A novel path to kill pathogens
A dangerous, increasingly common infection caused by an opportunistic and sometimes deadly bacterium keeps Julian Hurdle awake at night plotting ways to defeat it.
The biology assistant professor is researching the viability of a new treatment for those with Clostridium difficile, also called C. difficile or C. diff, which causes severe diarrhea and intestinal diseases. It strikes the elderly, cancer patients, and others with compromised immune systems. Of the 500,000 cases in the United States each year, about 15,000-20,000 are fatal.
“C. difficile infections have become more widespread and difficult to treat over the past 10 years, with high rates of relapse,” Dr. Hurdle says. “With only a few drugs available, there is a great clinical need and a market opportunity in developing treatments for C. difficile infections.”
Hurdle is principal investigator of a five-year, $1.9 million grant awarded by the National Institutes of Health’s National Center for Complementary & Alternative Medicine. His co-investigator is Richard Lee, a faculty member at St. Jude Children’s Research Hospital in Memphis, Tenn.
“Julian is an outstanding talent. He’s brilliant and we’ve always worked very well together,” Dr. Lee says. “This study is very important because this pathogen is very dangerous for older people and has a tendency to persist.”
Hurdle and Lee have collaborated for more than four years, since the days when Lee was Hurdle’s postdoctoral mentor and Hurdle ran Lee’s microbiology lab at the University of Tennessee Health Science Center in Memphis. Their current work examines the effects of reutericyclin compounds on C. difficile. Reutericyclin is an antimicrobial compound produced naturally by a probiotic organism called Lactobacillus reuteri. The researchers have produced synthetic forms of reutericyclin in the lab with improved antibacterial properties.
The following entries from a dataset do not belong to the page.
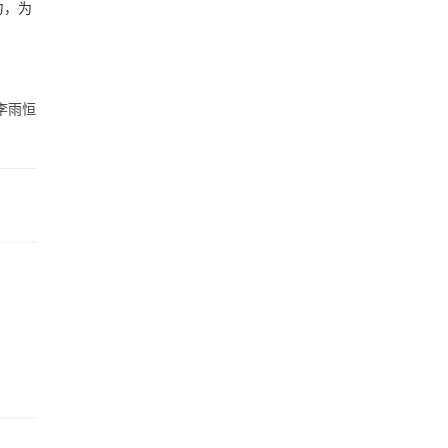
力，为
李雨恒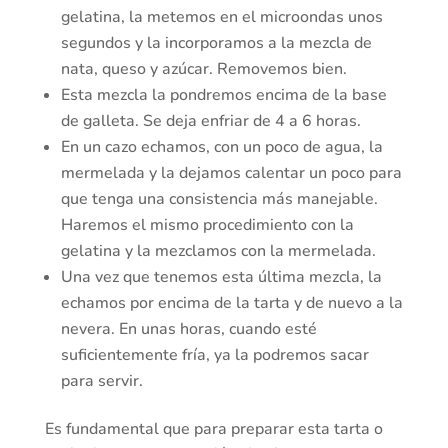
gelatina, la metemos en el microondas unos
segundos y la incorporamos a la mezcla de
nata, queso y azúcar. Removemos bien.
Esta mezcla la pondremos encima de la base
de galleta. Se deja enfriar de 4 a 6 horas.
En un cazo echamos, con un poco de agua, la
mermelada y la dejamos calentar un poco para
que tenga una consistencia más manejable.
Haremos el mismo procedimiento con la
gelatina y la mezclamos con la mermelada.
Una vez que tenemos esta última mezcla, la
echamos por encima de la tarta y de nuevo a la
nevera. En unas horas, cuando esté
suficientemente fría, ya la podremos sacar
para servir.
Es fundamental que para preparar esta tarta o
They’re working on boosting the effectiveness of their compounds and exploring how they work against the infection. They believe reutericyclin is unique because it attacks the membrane of the C. difficile cells, killing them by affecting multiple cellular processes the bacteria need to survive. Lee’s lab produces the compounds and sends them to Hurdle’s lab for testing.
“We’re making good progress,” Hurdle says. “For the compounds that don’t work, we can find out why they didn’t work and then make changes in the chemistry to improve them.”
C. diff infections most commonly affect older adults in hospitals or long-term care facilities and typically occur after use of broad-spectrum antibiotic medications. These antibiotics often have the adverse effect of killing helpful micro-organisms that occur naturally in the intestines, leaving the patient vulnerable to C. diff. Spores of the bacterium can then germinate, producing cells that rapidly release toxins that can cause severe diarrhea and colitis (the latter can lead to life-threatening inflammation of the colon). Many people affected already have weakened immune systems.
Hurdle’s UT Arlington team includes postdoctoral fellow Wendy Wu, doctoral student Zahidul Alam, and technician Briony Foster. They’re focusing on the stationary phase of C. diff development, when the bacterium releases spores. In previous research, Hurdle and Lee found that reutericyclin rapidly kills the infection in the stationary phase, something antibiotics currently used to treat the ailment—Vancomycin and Metronidazole—haven’t achieved. Another major component to the research is finding a way to stop C. diff’s ability to recur after initial treatment.
“The standard antibiotics currently being used don’t prevent C. diff spores from re-forming after relieving the initial infection,” Hurdle says. “That’s one of the primary challenges we’re trying to overcome. Hopefully we’ll find a compound that can stand up well and help us get the upper hand. If we can, it could help a lot of people, and that’s very exciting.”